Re: [PATCH v2 2/2] mm/pageblock: remove false sharing in pageblock_flags

From: Alexander Duyck
Date: Wed Aug 19 2020 - 12:50:58 EST


On Wed, Aug 19, 2020 at 1:11 AM Alex Shi <alex.shi@xxxxxxxxxxxxxxxxx> wrote:
>
>
>
> 在 2020/8/19 下午3:57, Anshuman Khandual 写道:
> >
> >
> > On 08/19/2020 11:17 AM, Alex Shi wrote:
> >> Current pageblock_flags is only 4 bits, so it has to share a char size
> >> in cmpxchg when get set, the false sharing cause perf drop.
> >>
> >> If we incrase the bits up to 8, false sharing would gone in cmpxchg. and
> >> the only cost is half char per pageblock, which is half char per 128MB
> >> on x86, 4 chars in 1 GB.
> >
> > Agreed that increase in memory utilization is negligible here but does
> > this really improve performance ?
> >
>
> It's no doubt in theory. and it would had a bad impact according to
> commit e380bebe4771548 mm, compaction: keep migration source private to a single
>
> but I do have some problem in running thpscale/mmtest.
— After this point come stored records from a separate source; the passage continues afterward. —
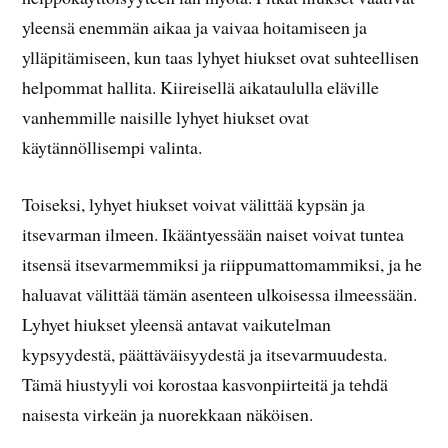
yleensä enemmän aikaa ja vaivaa hoitamiseen ja
ylläpitämiseen, kun taas lyhyet hiukset ovat suhteellisen
helpommat hallita. Kiireisellä aikataululla eläville
vanhemmille naisille lyhyet hiukset ovat
käytännöllisempi valinta.
Toiseksi, lyhyet hiukset voivat välittää kypsän ja
itsevarman ilmeen. Ikääntyessään naiset voivat tuntea
itsensä itsevarmemmiksi ja riippumattomammiksi, ja he
haluavat välittää tämän asenteen ulkoisessa ilmeessään.
Lyhyet hiukset yleensä antavat vaikutelman
kypsyydestä, päättäväisyydestä ja itsevarmuudesta.
Tämä hiustyyli voi korostaa kasvonpiirteitä ja tehdä
naisesta virkeän ja nuorekkaan näköisen.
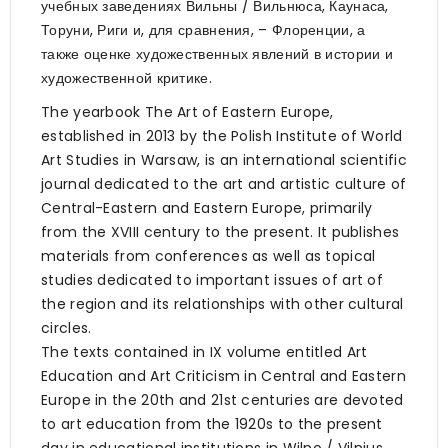
учебных заведениях Вильны / Вильнюса, Каунаса,
Торуни, Риги и, для сравнения, – Флоренции, а
также оценке художественных явлений в истории и
художественной критике.
The yearbook The Art of Eastern Europe,
established in 2013 by the Polish Institute of World
Art Studies in Warsaw, is an international scientific
journal dedicated to the art and artistic culture of
Central-Eastern and Eastern Europe, primarily
from the XVIII century to the present. It publishes
materials from conferences as well as topical
studies dedicated to important issues of art of
the region and its relationships with other cultural
circles.
The texts contained in IX volume entitled Art
Education and Art Criticism in Central and Eastern
Europe in the 20th and 21st centuries are devoted
to art education from the 1920s to the present
day in educational institutions in Wilno / Vilnius,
I'd like to see if anyone
> could give a try.
>
> BTW, I naturally hate the false sharing even it's in theory. Anyone who doesn't? :)

You keep bringing up false sharing but you don't fix the false sharing
by doing this. You are still allowing the flags for multiple
pageblocks per cacheline so you still have false sharing even after
this.

What I believe you are attempting to address is the fact that multiple
pageblocks share a single long value and that long is being used with
a cmpxchg so you end up with multiple threads potentially all banging
on the same value and watching it change. However the field currently
consists of only 4 bits, 3 of them for migratetype and 1 for the skip
bit. In the case of the 3 bit portion a cmpxchg makes sense and is
usually protected by the zone lock so you would only have one thread
accessing it in most cases with the possible exception of a section
that spans multiple zones.

For the case such as the skip bit and MIGRATE_UNMOVABLE (0x0) where we
would be clearing or setting the entire mask maybe it would make more
sense to simply use an atomic_or or atomic_and depending on if you are
setting or clearing the flag? It would allow you to avoid the spinning
or having to read the word before performing the operation since you
would just be directly applying an AND or OR via a mask value.